In November at the conference, we got a note from Justin and Francis via their emissary David. Both were pleased with our work and the attention we were paying to survivors and victims of human trafficking. Then came the however. Justin and Francis reminded us that if the Church is only working to serve those in need, if the Church is only working to draw in those on the margins, if the Church is only serving the poor, the widows, the orphans, and the lepers, She is only fulfilling part of Her calling. The Lord calls His Bride, the Church, to call the world to repentance and a reconciled relationship with Him through Christ. If we feed the working poor but do not call owners to pay living wages, we have missed an important part of our calling. If we work hard to free and care for slaves but do not call those who use them and those who own them to repentance, we have missed a large chunk of our calling.
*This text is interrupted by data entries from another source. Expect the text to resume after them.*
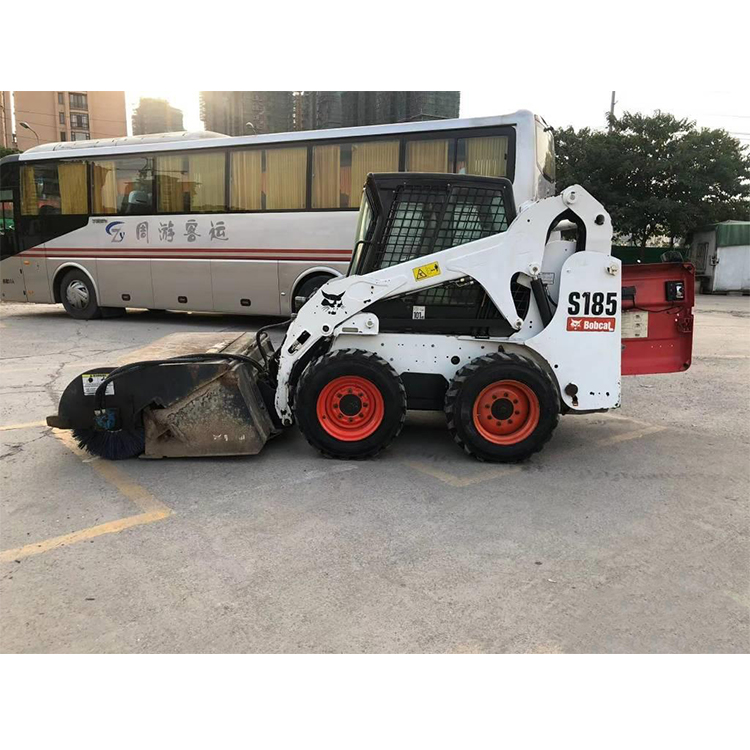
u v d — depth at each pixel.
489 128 9.18
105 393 4.65
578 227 4.68
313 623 2.74
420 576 3.14
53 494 4.16
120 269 12.18
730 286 22.69
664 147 23.56
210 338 5.98
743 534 3.64
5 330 11.62
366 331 4.79
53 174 12.41
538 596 2.97
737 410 6.54
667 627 2.73
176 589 3.00
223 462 4.79
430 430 5.70
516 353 4.78
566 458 4.96
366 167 10.05
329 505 4.00
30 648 2.57
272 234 10.82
If we labor tirelessly to provide those victimized by sin but do not call those who sin and victimize into relationship with the Lord Jesus, we have failed to embrace the full mission given us. Weighty words, are they not? Not nearly so weighty, I believe, as that Cross He bore for all our sakes, even though we were at enmity with Him.
Brothers and sisters, where and who are the Nineveh’s of your lives? Who are the Bennie’s of your life? Who are the people that you would loathe to escape the wrath of God? Chances are, when I was talking about the rivalry between Vandy fans and UT fans, between Colts fans and Titan fans, between the US and USSR so many years ago, people began popping into your head. My guess is that the Holy Spirit has reminded you this day of those foreigners, those others, those black sheep in your family, those co-workers, those bosses, those employees, maybe even that priest that you think does not deserve God’s grace like you. Brothers and sisters, I am here to remind you that God calls you every bit to manifest His love and His glory to those who drive you nuts or who do evil in His sight, that His kingdom might grow yet again. Our Collect today picks up on that calling every bit as much as does our reading from Jonah. Give us grace, O Lord, . . . to proclaim to all people the Good News of His salvation, that we and the whole world may perceive the glory of His marvelous works. Chances are, your life will be the best sermon they ever hear. It has been given to you to proclaim tidings of Jesus, redemption, and release! What kind of sermon will you give them? Will it be one of humility and empathy, understanding in all truth that you were not worthy of such grace? Will it be one that, empowered by the Holy Spirit, calls entire cities to repentance and into right relationship with our Lord? Will it simply remind you, day in and day out, that you were once every bit at enmity with God but now, thanks to His mercy and His grace, prepared for that Wedding Feast prepared from the beginning of time for all those who have chosen to follow Him?